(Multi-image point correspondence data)

● ● ● ●

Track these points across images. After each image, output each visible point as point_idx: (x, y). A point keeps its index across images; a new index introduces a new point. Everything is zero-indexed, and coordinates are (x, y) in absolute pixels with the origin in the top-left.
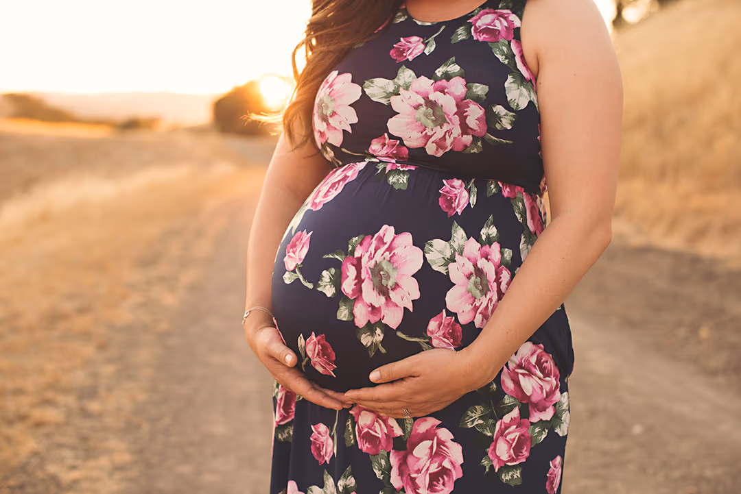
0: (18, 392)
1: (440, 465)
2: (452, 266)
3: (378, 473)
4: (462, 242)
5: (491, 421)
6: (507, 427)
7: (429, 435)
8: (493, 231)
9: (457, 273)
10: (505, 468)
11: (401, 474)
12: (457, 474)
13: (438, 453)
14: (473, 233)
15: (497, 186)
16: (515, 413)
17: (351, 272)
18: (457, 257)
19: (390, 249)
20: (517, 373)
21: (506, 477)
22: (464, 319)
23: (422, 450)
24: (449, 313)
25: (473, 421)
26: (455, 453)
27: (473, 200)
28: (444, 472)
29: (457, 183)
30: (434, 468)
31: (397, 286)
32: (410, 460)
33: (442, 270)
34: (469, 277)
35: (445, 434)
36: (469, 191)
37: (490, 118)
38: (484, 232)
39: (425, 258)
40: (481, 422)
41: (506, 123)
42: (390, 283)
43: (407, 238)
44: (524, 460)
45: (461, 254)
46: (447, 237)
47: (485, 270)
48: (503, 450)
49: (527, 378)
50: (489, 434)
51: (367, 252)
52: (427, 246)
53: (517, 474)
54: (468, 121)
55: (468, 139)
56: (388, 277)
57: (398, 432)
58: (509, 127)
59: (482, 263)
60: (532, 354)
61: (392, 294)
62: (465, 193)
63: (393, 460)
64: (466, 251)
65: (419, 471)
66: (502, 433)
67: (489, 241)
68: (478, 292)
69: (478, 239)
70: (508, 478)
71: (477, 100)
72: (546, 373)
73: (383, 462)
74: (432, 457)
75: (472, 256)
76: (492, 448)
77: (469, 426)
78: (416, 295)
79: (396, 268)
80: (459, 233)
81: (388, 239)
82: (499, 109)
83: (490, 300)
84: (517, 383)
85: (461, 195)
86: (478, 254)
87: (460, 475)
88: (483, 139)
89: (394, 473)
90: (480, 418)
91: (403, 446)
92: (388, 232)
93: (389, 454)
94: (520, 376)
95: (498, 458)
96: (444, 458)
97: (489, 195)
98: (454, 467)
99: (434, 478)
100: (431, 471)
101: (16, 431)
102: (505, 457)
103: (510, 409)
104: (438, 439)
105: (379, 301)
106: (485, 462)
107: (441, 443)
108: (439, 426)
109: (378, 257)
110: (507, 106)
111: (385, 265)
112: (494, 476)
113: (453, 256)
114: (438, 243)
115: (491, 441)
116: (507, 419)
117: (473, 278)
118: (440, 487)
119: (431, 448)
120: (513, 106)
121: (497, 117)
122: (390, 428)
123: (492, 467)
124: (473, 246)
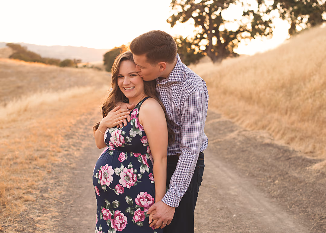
0: (19, 188)
1: (122, 221)
2: (120, 174)
3: (108, 225)
4: (123, 168)
5: (133, 211)
6: (138, 212)
7: (118, 215)
8: (131, 165)
9: (121, 175)
10: (138, 222)
11: (113, 224)
12: (126, 223)
13: (121, 219)
14: (126, 166)
15: (133, 154)
16: (139, 209)
17: (100, 174)
18: (122, 172)
19: (107, 169)
20: (140, 200)
21: (138, 224)
22: (124, 186)
23: (117, 218)
24: (120, 184)
25: (128, 211)
26: (125, 218)
27: (126, 158)
28: (123, 223)
29: (123, 153)
30: (121, 222)
31: (108, 177)
32: (115, 221)
33: (118, 175)
34: (125, 176)
35: (122, 214)
36: (125, 155)
37: (125, 139)
38: (129, 166)
39: (114, 172)
40: (130, 211)
41: (129, 140)
42: (107, 177)
43: (111, 167)
44: (143, 221)
45: (123, 171)
46: (120, 167)
47: (129, 175)
48: (137, 218)
49: (143, 201)
50: (133, 214)
51: (103, 169)
52: (115, 169)
53: (142, 224)
54: (121, 140)
55: (121, 144)
56: (107, 175)
57: (112, 214)
58: (130, 141)
59: (128, 173)
60: (144, 195)
61: (107, 179)
62: (125, 156)
63: (111, 221)
64: (124, 170)
65: (117, 223)
66: (136, 214)
67: (130, 168)
68: (127, 180)
69: (127, 168)
70: (139, 224)
71: (123, 135)
72: (148, 200)
73: (109, 222)
74: (120, 220)
75: (125, 172)
76: (134, 217)
77: (128, 212)
78: (112, 180)
79: (108, 174)
80: (122, 166)
81: (107, 167)
82: (127, 137)
83: (131, 182)
84: (140, 202)
85: (124, 157)
86: (127, 171)
87: (127, 223)
88: (124, 144)
89: (112, 224)
90: (130, 210)
91: (113, 217)
92: (107, 165)
93: (110, 220)
94: (141, 201)
95: (136, 219)
96: (123, 220)
97: (131, 156)
98: (125, 222)
99: (121, 224)
100: (120, 223)
101: (18, 202)
102: (138, 220)
103: (138, 208)
104: (121, 215)
105: (105, 180)
106: (132, 220)
107: (121, 216)
108: (121, 212)
109: (105, 171)
110: (130, 137)
111: (106, 173)
112: (135, 224)
113: (121, 171)
114: (117, 169)
115: (133, 215)
116: (137, 210)
117: (126, 177)
118: (122, 227)
119: (120, 217)
120: (131, 136)
121: (127, 139)
122: (110, 213)
123: (134, 222)
124: (126, 169)
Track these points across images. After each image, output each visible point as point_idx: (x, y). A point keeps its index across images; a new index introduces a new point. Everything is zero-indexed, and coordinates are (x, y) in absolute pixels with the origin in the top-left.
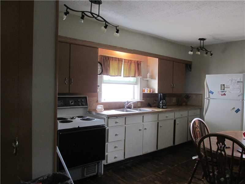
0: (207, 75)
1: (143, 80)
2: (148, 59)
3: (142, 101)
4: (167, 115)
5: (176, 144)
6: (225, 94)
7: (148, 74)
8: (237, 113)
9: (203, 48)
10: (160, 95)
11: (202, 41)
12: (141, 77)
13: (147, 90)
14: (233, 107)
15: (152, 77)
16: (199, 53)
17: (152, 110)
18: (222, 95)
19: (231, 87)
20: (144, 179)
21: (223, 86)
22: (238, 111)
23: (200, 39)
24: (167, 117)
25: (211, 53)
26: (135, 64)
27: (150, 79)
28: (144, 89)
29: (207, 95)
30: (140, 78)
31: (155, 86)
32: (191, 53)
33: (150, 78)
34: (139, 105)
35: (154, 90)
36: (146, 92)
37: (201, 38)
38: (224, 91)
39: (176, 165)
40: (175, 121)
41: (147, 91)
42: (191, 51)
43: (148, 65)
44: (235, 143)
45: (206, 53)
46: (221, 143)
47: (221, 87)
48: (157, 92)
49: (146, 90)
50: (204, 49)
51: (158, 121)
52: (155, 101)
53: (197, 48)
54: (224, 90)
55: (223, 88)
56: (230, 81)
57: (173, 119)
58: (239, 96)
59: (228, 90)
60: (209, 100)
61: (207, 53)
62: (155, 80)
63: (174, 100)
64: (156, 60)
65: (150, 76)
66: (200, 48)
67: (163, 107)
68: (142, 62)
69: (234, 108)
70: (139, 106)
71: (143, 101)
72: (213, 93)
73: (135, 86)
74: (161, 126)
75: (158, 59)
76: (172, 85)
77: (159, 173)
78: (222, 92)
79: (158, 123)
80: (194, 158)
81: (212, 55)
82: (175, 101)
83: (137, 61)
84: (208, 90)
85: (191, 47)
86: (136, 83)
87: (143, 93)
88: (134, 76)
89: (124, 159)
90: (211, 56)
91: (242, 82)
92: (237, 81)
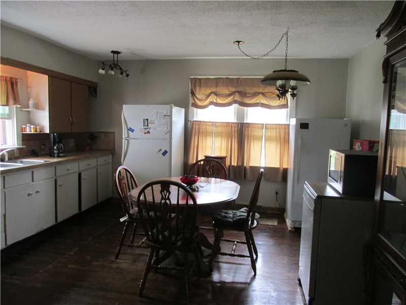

● ● ● ●

## Exercise brief
Every line from the line containing "75: (158, 59)" through the last line above is to be printed exactly. Pictures are not copied.

## Task result
75: (158, 59)
76: (172, 85)
77: (159, 173)
78: (222, 92)
79: (158, 123)
80: (194, 158)
81: (212, 55)
82: (175, 101)
83: (137, 61)
84: (208, 90)
85: (191, 47)
86: (136, 83)
87: (143, 93)
88: (134, 76)
89: (124, 159)
90: (211, 56)
91: (242, 82)
92: (237, 81)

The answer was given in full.